What needs to be done →
The data below should be transcribed in full, with no picture included.

Information →
----
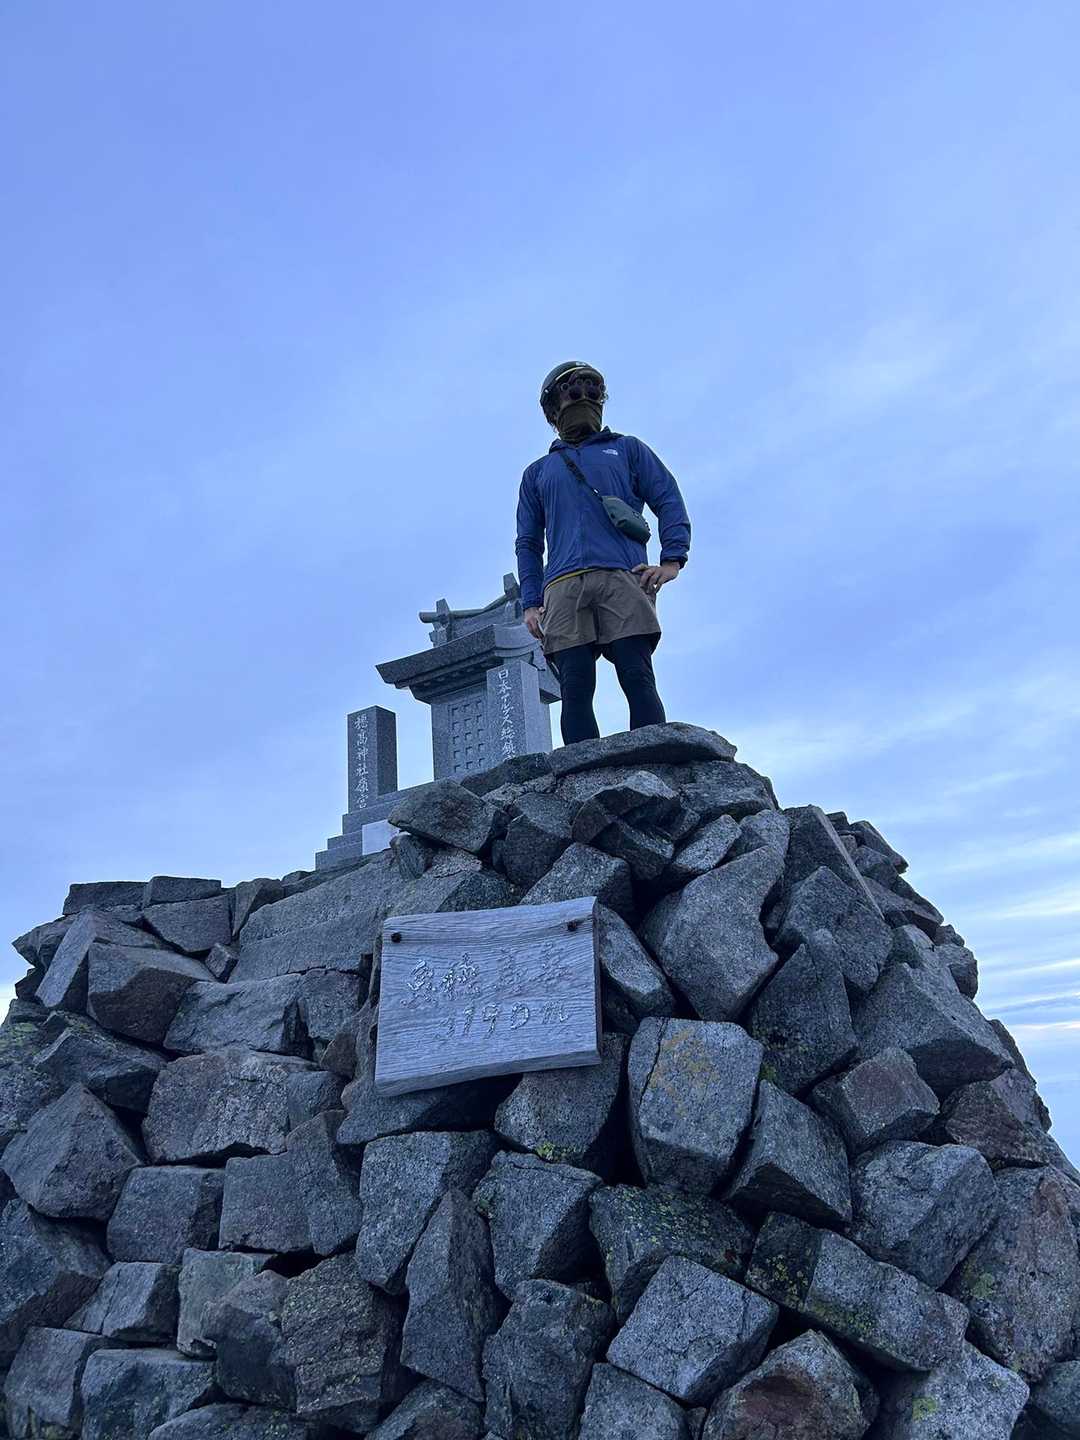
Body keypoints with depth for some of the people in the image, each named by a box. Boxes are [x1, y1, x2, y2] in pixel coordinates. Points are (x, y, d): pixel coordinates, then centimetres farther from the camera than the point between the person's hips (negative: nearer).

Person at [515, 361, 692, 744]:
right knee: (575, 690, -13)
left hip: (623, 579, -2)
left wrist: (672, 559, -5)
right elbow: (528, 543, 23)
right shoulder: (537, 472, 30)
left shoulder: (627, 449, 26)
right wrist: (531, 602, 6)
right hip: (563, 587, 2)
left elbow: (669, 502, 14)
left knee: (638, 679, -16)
----
Task output →
Body keypoints with depth for some of the people in the image, each named by a box. Boxes are [x1, y1, x2, y2] in pixel coordinates. Points are (x, y, d): pixel coordinates, then centimetres farther from the camera than the point between the person's hips (negative: nearer).

Person at [515, 361, 692, 744]:
right knee: (575, 690, -13)
left hip: (623, 579, -2)
left wrist: (672, 559, -5)
right elbow: (528, 543, 23)
right shoulder: (537, 472, 30)
left shoulder: (627, 449, 26)
right wrist: (531, 602, 6)
right hip: (563, 587, 2)
left elbow: (669, 502, 14)
left knee: (638, 679, -16)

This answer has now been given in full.